Work instructions:
Count the lines in the items below that contain the word "avec", matching case exactly, and give only the number.

Data supplied:
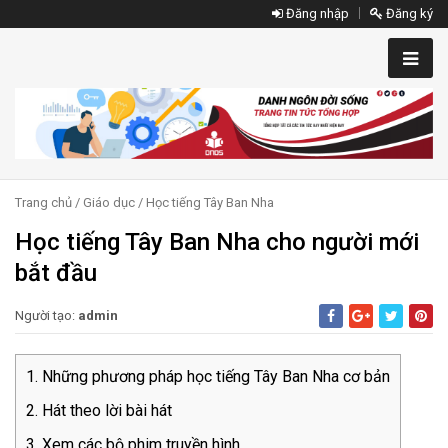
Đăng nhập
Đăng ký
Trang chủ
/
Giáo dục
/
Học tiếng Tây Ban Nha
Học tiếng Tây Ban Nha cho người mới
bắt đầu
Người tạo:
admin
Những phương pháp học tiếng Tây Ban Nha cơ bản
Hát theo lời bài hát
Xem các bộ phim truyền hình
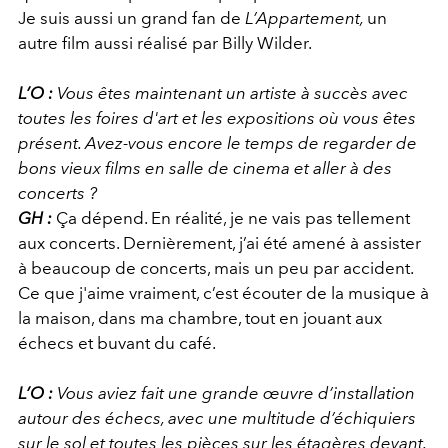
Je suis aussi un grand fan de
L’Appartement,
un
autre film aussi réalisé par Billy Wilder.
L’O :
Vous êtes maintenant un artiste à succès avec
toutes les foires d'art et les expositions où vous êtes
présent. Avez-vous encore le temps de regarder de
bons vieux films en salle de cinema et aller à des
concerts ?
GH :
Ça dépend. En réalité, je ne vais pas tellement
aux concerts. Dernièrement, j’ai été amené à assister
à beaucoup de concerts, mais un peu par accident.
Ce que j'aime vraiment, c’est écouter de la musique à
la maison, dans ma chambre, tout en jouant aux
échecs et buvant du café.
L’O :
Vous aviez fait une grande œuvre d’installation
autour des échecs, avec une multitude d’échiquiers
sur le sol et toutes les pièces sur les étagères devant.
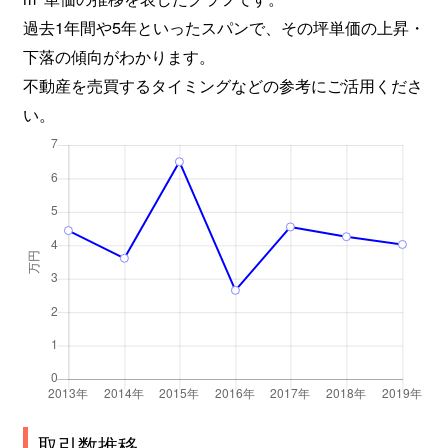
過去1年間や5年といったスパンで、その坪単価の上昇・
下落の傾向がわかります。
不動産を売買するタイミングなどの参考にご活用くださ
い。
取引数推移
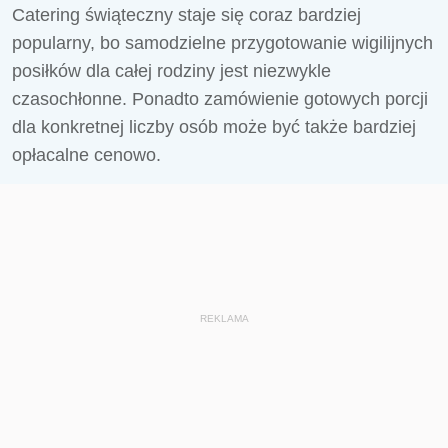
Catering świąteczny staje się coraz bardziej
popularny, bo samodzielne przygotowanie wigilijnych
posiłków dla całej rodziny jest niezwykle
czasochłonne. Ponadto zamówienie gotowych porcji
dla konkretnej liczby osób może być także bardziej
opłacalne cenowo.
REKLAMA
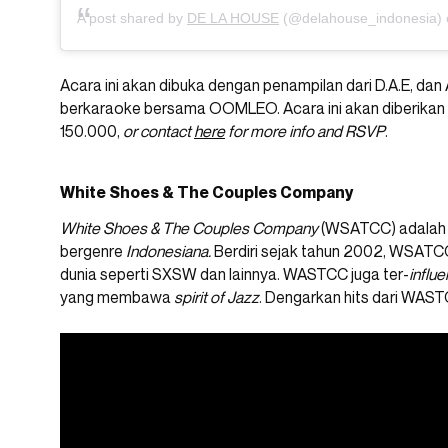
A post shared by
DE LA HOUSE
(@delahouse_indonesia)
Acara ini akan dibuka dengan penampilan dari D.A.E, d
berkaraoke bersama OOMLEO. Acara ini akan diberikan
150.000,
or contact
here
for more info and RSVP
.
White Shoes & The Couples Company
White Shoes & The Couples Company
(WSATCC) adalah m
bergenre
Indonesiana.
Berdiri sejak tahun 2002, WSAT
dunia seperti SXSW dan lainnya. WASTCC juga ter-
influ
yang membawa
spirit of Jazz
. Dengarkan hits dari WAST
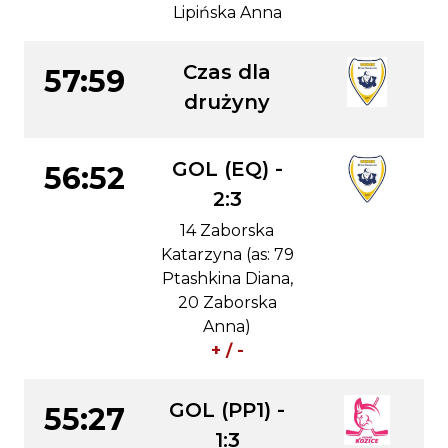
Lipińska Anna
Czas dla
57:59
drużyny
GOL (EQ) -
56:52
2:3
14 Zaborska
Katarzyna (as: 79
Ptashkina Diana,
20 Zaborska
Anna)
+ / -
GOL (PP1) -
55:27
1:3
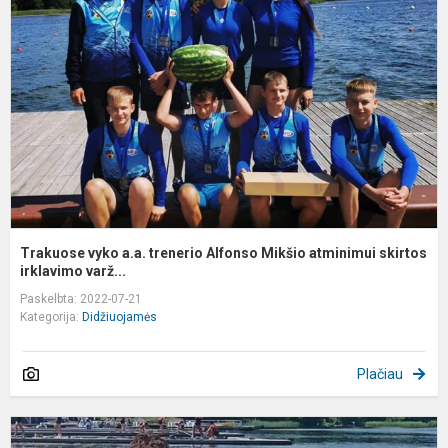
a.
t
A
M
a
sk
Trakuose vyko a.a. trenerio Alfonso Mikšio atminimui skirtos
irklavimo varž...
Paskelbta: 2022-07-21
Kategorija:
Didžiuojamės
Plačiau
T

==

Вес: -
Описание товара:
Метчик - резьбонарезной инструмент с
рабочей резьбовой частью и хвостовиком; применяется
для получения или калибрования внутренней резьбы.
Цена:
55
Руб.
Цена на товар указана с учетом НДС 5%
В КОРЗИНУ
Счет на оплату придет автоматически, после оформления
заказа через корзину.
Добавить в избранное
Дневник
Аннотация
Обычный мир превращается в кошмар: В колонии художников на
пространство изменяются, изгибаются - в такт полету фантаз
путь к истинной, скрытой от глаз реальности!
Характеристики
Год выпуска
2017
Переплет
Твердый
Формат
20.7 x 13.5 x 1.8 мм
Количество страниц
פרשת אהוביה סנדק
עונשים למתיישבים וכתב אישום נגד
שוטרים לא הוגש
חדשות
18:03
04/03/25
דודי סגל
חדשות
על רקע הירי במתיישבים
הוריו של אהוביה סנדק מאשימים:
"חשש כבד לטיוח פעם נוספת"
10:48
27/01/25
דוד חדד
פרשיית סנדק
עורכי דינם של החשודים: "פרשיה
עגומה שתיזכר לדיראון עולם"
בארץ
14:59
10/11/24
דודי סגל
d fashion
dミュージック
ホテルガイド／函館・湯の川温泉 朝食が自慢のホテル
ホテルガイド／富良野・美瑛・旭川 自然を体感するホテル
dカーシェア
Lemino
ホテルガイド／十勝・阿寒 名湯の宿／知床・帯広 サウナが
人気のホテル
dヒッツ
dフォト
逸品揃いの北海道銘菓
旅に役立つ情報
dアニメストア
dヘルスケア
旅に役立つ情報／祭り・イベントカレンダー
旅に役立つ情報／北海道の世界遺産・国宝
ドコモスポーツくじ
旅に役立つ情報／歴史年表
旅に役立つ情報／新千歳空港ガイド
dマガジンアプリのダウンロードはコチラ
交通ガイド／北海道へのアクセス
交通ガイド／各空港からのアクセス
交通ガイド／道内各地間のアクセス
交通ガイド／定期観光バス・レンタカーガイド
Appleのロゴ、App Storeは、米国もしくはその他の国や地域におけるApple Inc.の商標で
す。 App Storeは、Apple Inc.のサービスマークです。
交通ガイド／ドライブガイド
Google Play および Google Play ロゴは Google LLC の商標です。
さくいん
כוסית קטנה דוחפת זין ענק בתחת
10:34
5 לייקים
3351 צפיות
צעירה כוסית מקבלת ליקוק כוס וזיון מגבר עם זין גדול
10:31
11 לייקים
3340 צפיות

Task result:
2